_Given task:_
Rewrite these records with "common name" replaced by "vernacular name" everywhere it occurs, and keep everything else unchanged.

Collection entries
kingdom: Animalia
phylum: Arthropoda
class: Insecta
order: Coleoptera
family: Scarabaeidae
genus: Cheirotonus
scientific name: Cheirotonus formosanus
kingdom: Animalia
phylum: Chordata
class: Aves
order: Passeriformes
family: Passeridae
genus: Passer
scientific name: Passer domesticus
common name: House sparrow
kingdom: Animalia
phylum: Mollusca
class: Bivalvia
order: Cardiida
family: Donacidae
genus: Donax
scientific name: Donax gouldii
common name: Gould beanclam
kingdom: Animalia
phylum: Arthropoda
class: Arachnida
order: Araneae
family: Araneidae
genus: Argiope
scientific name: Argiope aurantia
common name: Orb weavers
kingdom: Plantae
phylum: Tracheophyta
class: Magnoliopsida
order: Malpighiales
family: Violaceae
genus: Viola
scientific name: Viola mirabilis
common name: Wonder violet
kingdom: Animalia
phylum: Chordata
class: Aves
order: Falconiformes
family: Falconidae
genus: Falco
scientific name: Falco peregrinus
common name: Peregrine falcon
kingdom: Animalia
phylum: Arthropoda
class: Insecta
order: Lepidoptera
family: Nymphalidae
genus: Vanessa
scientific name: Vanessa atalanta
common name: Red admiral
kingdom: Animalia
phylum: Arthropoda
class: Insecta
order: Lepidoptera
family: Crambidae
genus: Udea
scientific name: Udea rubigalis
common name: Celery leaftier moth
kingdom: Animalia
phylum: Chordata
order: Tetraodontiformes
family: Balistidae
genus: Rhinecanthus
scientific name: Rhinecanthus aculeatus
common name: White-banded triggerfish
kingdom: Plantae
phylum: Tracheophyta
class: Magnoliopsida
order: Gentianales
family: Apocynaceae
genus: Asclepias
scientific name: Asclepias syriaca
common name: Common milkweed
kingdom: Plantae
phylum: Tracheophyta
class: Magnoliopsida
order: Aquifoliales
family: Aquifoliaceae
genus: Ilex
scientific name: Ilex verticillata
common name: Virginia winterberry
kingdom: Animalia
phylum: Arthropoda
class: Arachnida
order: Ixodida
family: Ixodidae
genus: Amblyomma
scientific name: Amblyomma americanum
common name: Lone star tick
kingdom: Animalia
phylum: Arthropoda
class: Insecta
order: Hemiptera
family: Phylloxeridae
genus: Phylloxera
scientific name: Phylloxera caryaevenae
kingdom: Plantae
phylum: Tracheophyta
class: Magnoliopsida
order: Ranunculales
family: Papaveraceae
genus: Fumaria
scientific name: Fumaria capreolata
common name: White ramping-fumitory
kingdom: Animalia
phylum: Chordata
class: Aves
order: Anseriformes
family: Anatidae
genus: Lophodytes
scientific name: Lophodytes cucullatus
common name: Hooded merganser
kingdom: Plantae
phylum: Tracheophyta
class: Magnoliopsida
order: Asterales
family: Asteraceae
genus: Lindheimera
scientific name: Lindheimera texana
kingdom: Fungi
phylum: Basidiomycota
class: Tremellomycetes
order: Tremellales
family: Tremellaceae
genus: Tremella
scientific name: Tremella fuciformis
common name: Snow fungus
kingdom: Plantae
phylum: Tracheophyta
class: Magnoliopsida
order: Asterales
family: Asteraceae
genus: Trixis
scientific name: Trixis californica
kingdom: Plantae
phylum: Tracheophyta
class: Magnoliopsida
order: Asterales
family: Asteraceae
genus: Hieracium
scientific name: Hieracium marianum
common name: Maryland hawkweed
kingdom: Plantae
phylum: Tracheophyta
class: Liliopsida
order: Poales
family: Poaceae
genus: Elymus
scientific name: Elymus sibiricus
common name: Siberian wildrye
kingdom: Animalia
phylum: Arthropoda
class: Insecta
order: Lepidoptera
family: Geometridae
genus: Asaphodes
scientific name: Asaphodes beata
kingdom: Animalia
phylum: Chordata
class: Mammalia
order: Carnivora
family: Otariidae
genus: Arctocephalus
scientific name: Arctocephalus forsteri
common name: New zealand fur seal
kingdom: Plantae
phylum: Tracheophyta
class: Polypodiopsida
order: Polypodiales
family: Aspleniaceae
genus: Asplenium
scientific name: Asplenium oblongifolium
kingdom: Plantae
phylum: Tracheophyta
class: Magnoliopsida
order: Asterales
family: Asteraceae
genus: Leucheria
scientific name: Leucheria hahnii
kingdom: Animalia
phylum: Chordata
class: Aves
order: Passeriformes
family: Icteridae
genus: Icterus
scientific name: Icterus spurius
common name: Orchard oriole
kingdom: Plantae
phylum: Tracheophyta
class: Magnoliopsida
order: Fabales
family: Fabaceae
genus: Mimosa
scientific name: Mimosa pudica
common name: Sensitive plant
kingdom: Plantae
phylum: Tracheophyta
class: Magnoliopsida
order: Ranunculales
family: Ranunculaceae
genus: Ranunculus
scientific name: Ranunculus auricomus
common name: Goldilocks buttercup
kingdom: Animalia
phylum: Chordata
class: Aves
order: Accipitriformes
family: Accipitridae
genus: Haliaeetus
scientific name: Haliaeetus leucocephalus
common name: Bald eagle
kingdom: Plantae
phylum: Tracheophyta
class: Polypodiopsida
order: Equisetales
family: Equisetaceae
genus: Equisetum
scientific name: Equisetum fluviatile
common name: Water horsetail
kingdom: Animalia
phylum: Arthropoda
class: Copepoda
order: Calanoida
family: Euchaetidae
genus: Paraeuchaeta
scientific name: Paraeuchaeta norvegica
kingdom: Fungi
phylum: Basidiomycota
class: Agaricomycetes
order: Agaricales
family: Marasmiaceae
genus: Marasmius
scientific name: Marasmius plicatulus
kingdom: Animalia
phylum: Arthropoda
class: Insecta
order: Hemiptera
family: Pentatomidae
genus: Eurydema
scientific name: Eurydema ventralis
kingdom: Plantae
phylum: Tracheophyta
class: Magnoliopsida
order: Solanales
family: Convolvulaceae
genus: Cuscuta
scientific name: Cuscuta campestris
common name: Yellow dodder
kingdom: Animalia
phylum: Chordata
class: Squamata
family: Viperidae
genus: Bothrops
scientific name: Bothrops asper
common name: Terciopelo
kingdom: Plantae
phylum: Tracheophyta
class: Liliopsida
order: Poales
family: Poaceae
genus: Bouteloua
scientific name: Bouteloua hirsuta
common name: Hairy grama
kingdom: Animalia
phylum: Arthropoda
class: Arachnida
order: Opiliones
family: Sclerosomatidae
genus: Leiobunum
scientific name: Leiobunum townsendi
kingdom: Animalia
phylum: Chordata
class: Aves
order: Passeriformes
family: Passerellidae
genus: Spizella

_Answer to this exercise:_
kingdom: Animalia
phylum: Arthropoda
class: Insecta
order: Coleoptera
family: Scarabaeidae
genus: Cheirotonus
scientific name: Cheirotonus formosanus
kingdom: Animalia
phylum: Chordata
class: Aves
order: Passeriformes
family: Passeridae
genus: Passer
scientific name: Passer domesticus
vernacular name: House sparrow
kingdom: Animalia
phylum: Mollusca
class: Bivalvia
order: Cardiida
family: Donacidae
genus: Donax
scientific name: Donax gouldii
vernacular name: Gould beanclam
kingdom: Animalia
phylum: Arthropoda
class: Arachnida
order: Araneae
family: Araneidae
genus: Argiope
scientific name: Argiope aurantia
vernacular name: Orb weavers
kingdom: Plantae
phylum: Tracheophyta
class: Magnoliopsida
order: Malpighiales
family: Violaceae
genus: Viola
scientific name: Viola mirabilis
vernacular name: Wonder violet
kingdom: Animalia
phylum: Chordata
class: Aves
order: Falconiformes
family: Falconidae
genus: Falco
scientific name: Falco peregrinus
vernacular name: Peregrine falcon
kingdom: Animalia
phylum: Arthropoda
class: Insecta
order: Lepidoptera
family: Nymphalidae
genus: Vanessa
scientific name: Vanessa atalanta
vernacular name: Red admiral
kingdom: Animalia
phylum: Arthropoda
class: Insecta
order: Lepidoptera
family: Crambidae
genus: Udea
scientific name: Udea rubigalis
vernacular name: Celery leaftier moth
kingdom: Animalia
phylum: Chordata
order: Tetraodontiformes
family: Balistidae
genus: Rhinecanthus
scientific name: Rhinecanthus aculeatus
vernacular name: White-banded triggerfish
kingdom: Plantae
phylum: Tracheophyta
class: Magnoliopsida
order: Gentianales
family: Apocynaceae
genus: Asclepias
scientific name: Asclepias syriaca
vernacular name: Common milkweed
kingdom: Plantae
phylum: Tracheophyta
class: Magnoliopsida
order: Aquifoliales
family: Aquifoliaceae
genus: Ilex
scientific name: Ilex verticillata
vernacular name: Virginia winterberry
kingdom: Animalia
phylum: Arthropoda
class: Arachnida
order: Ixodida
family: Ixodidae
genus: Amblyomma
scientific name: Amblyomma americanum
vernacular name: Lone star tick
kingdom: Animalia
phylum: Arthropoda
class: Insecta
order: Hemiptera
family: Phylloxeridae
genus: Phylloxera
scientific name: Phylloxera caryaevenae
kingdom: Plantae
phylum: Tracheophyta
class: Magnoliopsida
order: Ranunculales
family: Papaveraceae
genus: Fumaria
scientific name: Fumaria capreolata
vernacular name: White ramping-fumitory
kingdom: Animalia
phylum: Chordata
class: Aves
order: Anseriformes
family: Anatidae
genus: Lophodytes
scientific name: Lophodytes cucullatus
vernacular name: Hooded merganser
kingdom: Plantae
phylum: Tracheophyta
class: Magnoliopsida
order: Asterales
family: Asteraceae
genus: Lindheimera
scientific name: Lindheimera texana
kingdom: Fungi
phylum: Basidiomycota
class: Tremellomycetes
order: Tremellales
family: Tremellaceae
genus: Tremella
scientific name: Tremella fuciformis
vernacular name: Snow fungus
kingdom: Plantae
phylum: Tracheophyta
class: Magnoliopsida
order: Asterales
family: Asteraceae
genus: Trixis
scientific name: Trixis californica
kingdom: Plantae
phylum: Tracheophyta
class: Magnoliopsida
order: Asterales
family: Asteraceae
genus: Hieracium
scientific name: Hieracium marianum
vernacular name: Maryland hawkweed
kingdom: Plantae
phylum: Tracheophyta
class: Liliopsida
order: Poales
family: Poaceae
genus: Elymus
scientific name: Elymus sibiricus
vernacular name: Siberian wildrye
kingdom: Animalia
phylum: Arthropoda
class: Insecta
order: Lepidoptera
family: Geometridae
genus: Asaphodes
scientific name: Asaphodes beata
kingdom: Animalia
phylum: Chordata
class: Mammalia
order: Carnivora
family: Otariidae
genus: Arctocephalus
scientific name: Arctocephalus forsteri
vernacular name: New zealand fur seal
kingdom: Plantae
phylum: Tracheophyta
class: Polypodiopsida
order: Polypodiales
family: Aspleniaceae
genus: Asplenium
scientific name: Asplenium oblongifolium
kingdom: Plantae
phylum: Tracheophyta
class: Magnoliopsida
order: Asterales
family: Asteraceae
genus: Leucheria
scientific name: Leucheria hahnii
kingdom: Animalia
phylum: Chordata
class: Aves
order: Passeriformes
family: Icteridae
genus: Icterus
scientific name: Icterus spurius
vernacular name: Orchard oriole
kingdom: Plantae
phylum: Tracheophyta
class: Magnoliopsida
order: Fabales
family: Fabaceae
genus: Mimosa
scientific name: Mimosa pudica
vernacular name: Sensitive plant
kingdom: Plantae
phylum: Tracheophyta
class: Magnoliopsida
order: Ranunculales
family: Ranunculaceae
genus: Ranunculus
scientific name: Ranunculus auricomus
vernacular name: Goldilocks buttercup
kingdom: Animalia
phylum: Chordata
class: Aves
order: Accipitriformes
family: Accipitridae
genus: Haliaeetus
scientific name: Haliaeetus leucocephalus
vernacular name: Bald eagle
kingdom: Plantae
phylum: Tracheophyta
class: Polypodiopsida
order: Equisetales
family: Equisetaceae
genus: Equisetum
scientific name: Equisetum fluviatile
vernacular name: Water horsetail
kingdom: Animalia
phylum: Arthropoda
class: Copepoda
order: Calanoida
family: Euchaetidae
genus: Paraeuchaeta
scientific name: Paraeuchaeta norvegica
kingdom: Fungi
phylum: Basidiomycota
class: Agaricomycetes
order: Agaricales
family: Marasmiaceae
genus: Marasmius
scientific name: Marasmius plicatulus
kingdom: Animalia
phylum: Arthropoda
class: Insecta
order: Hemiptera
family: Pentatomidae
genus: Eurydema
scientific name: Eurydema ventralis
kingdom: Plantae
phylum: Tracheophyta
class: Magnoliopsida
order: Solanales
family: Convolvulaceae
genus: Cuscuta
scientific name: Cuscuta campestris
vernacular name: Yellow dodder
kingdom: Animalia
phylum: Chordata
class: Squamata
family: Viperidae
genus: Bothrops
scientific name: Bothrops asper
vernacular name: Terciopelo
kingdom: Plantae
phylum: Tracheophyta
class: Liliopsida
order: Poales
family: Poaceae
genus: Bouteloua
scientific name: Bouteloua hirsuta
vernacular name: Hairy grama
kingdom: Animalia
phylum: Arthropoda
class: Arachnida
order: Opiliones
family: Sclerosomatidae
genus: Leiobunum
scientific name: Leiobunum townsendi
kingdom: Animalia
phylum: Chordata
class: Aves
order: Passeriformes
family: Passerellidae
genus: Spizella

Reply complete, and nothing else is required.